§ Given text:

————

R/num-rpd.R
In yardstick: Tidy Characterizations of Model Performance

Documented in rpd rpd.data.frame rpd_vec

#' Ratio of performance to deviation
#'
#' These functions are appropriate for cases where the model outcome is a
#' numeric. The ratio of performance to deviation
#' ([rpd()]) and the ratio of performance to inter-quartile ([rpiq()])
#' are both measures of consistency/correlation between observed
#' and predicted values (and not of accuracy).
#'
#' In the field of spectroscopy in particular, the ratio
#' of performance to deviation (RPD) has been used as the standard
#' way to report the quality of a model. It is the ratio between
#' the standard deviation of a variable and the standard error of
#' prediction of that variable by a given model. However, its
#' systematic use has been criticized by several authors, since
#' using the standard deviation to represent the spread of a
#' variable can be misleading on skewed dataset. The ratio of
#' performance to inter-quartile has been introduced by
#' Bellon-Maurel et al. (2010) to address some of these issues, and
#' generalise the RPD to non-normally distributed variables.

————

§ Problems to solve:
a) According to the ratio of performance to deviation documentation, why has the systematic use of RPD been criticized, and what was the ratio of performance to inter-quartile meant to do?
b) Translate this sentence from the ratio of performance to deviation documentation into Spanish: "It is the ratio between the standard deviation of a variable and the standard error of prediction of that variable by a given model."
None of the records are needed.

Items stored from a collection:
————

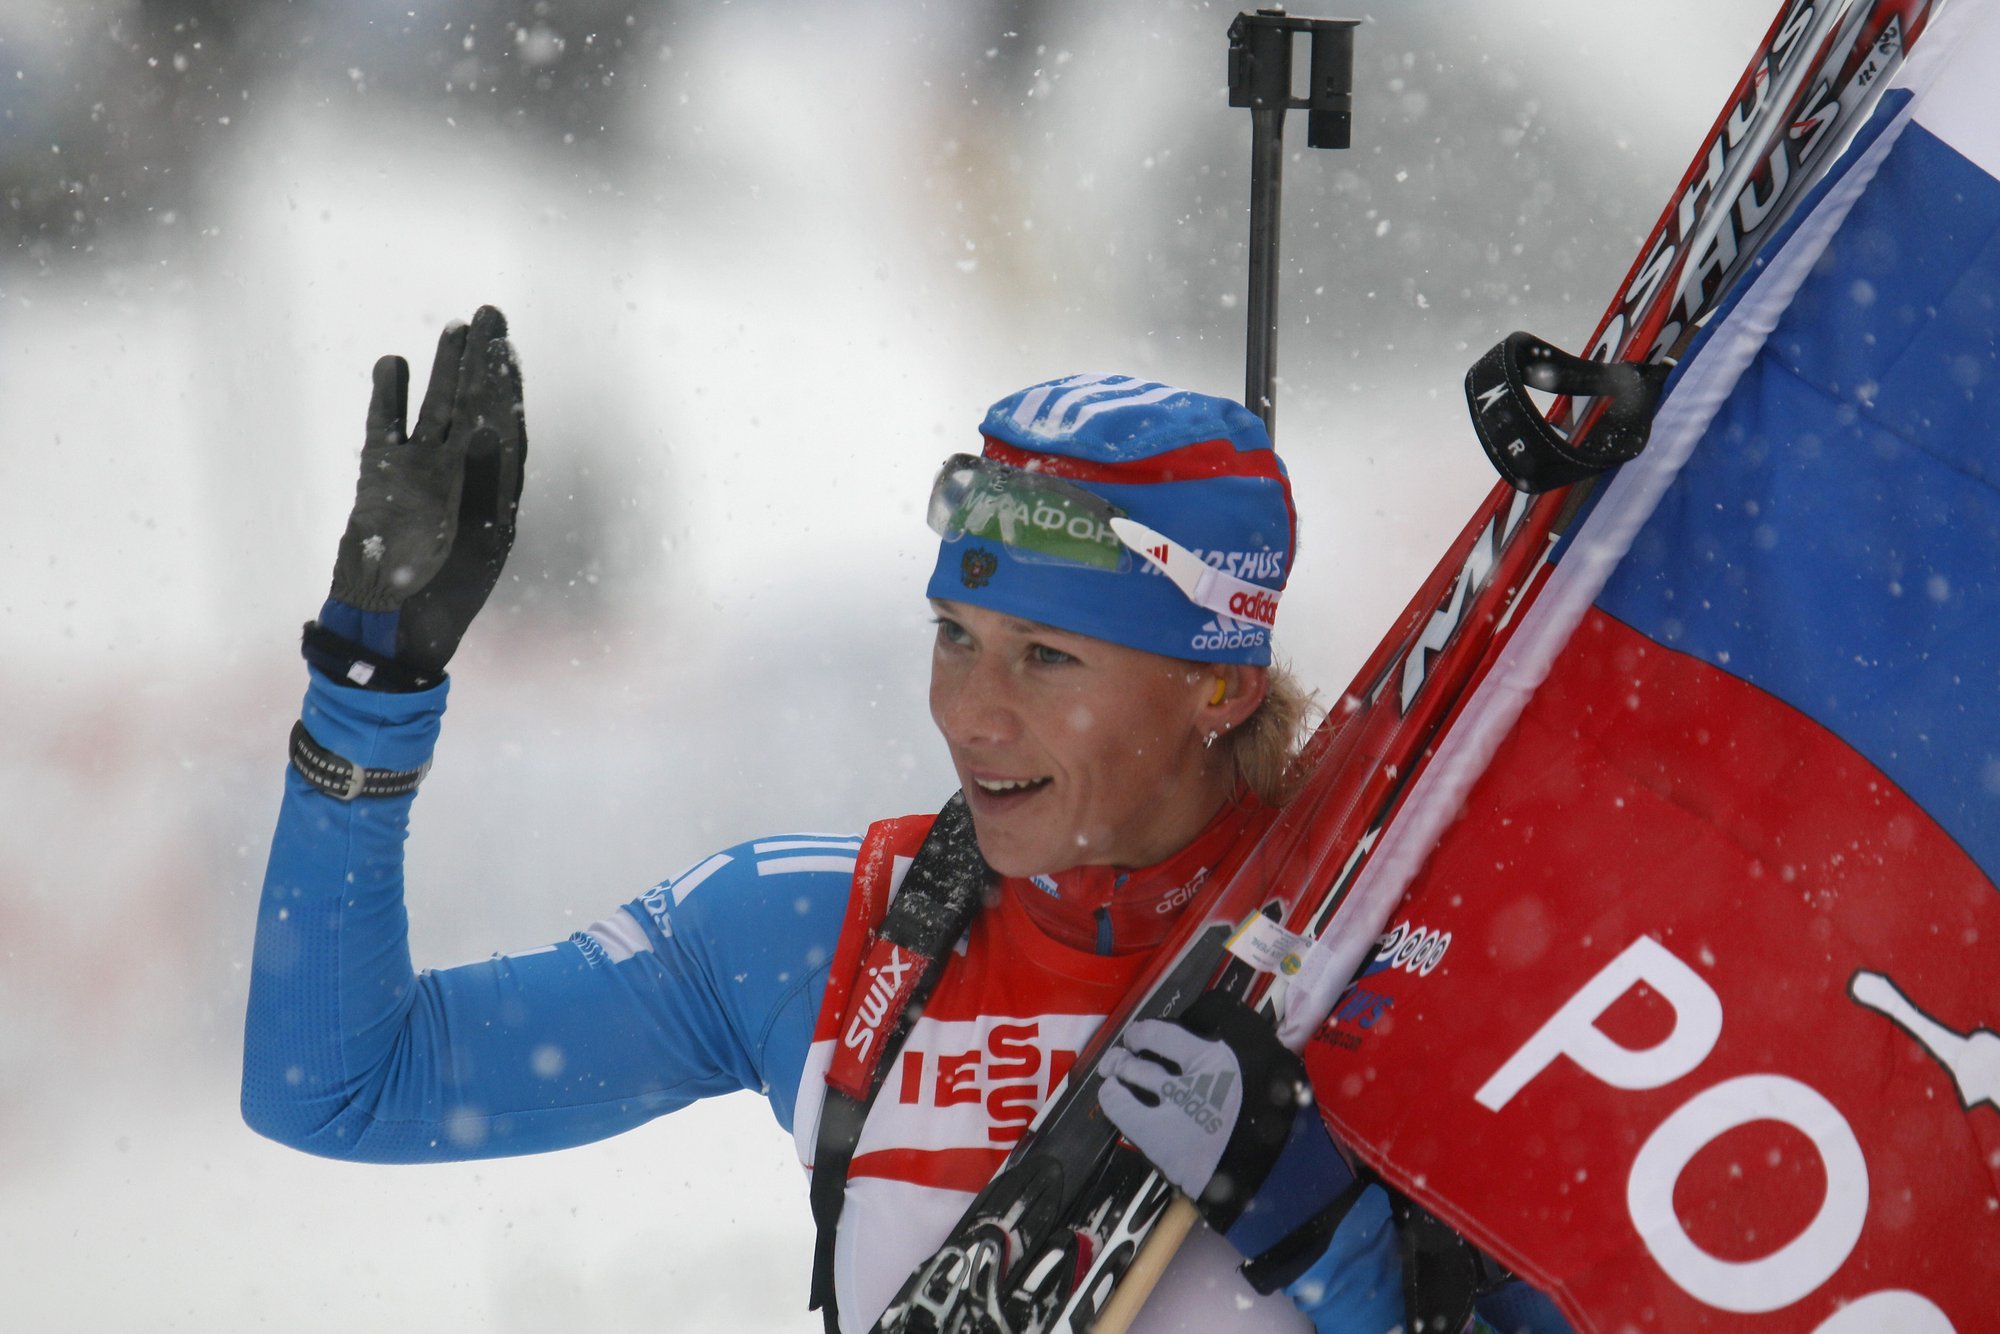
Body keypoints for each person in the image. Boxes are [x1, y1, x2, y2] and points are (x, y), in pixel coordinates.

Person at [243, 306, 1567, 1332]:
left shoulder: (1395, 955)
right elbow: (341, 1089)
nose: (972, 714)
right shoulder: (823, 927)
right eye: (954, 635)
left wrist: (1327, 1226)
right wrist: (371, 691)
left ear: (1218, 685)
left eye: (1046, 657)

————

§ Answers for each item:
a) Using the standard deviation to represent a variable's spread can be misleading on skewed datasets. The ratio of performance to inter-quartile was introduced to address some of these issues and to extend RPD to variables that are not normally distributed.

b) Es el cociente entre la desviación estándar de una variable y el error estándar de predicción de esa variable por un modelo dado.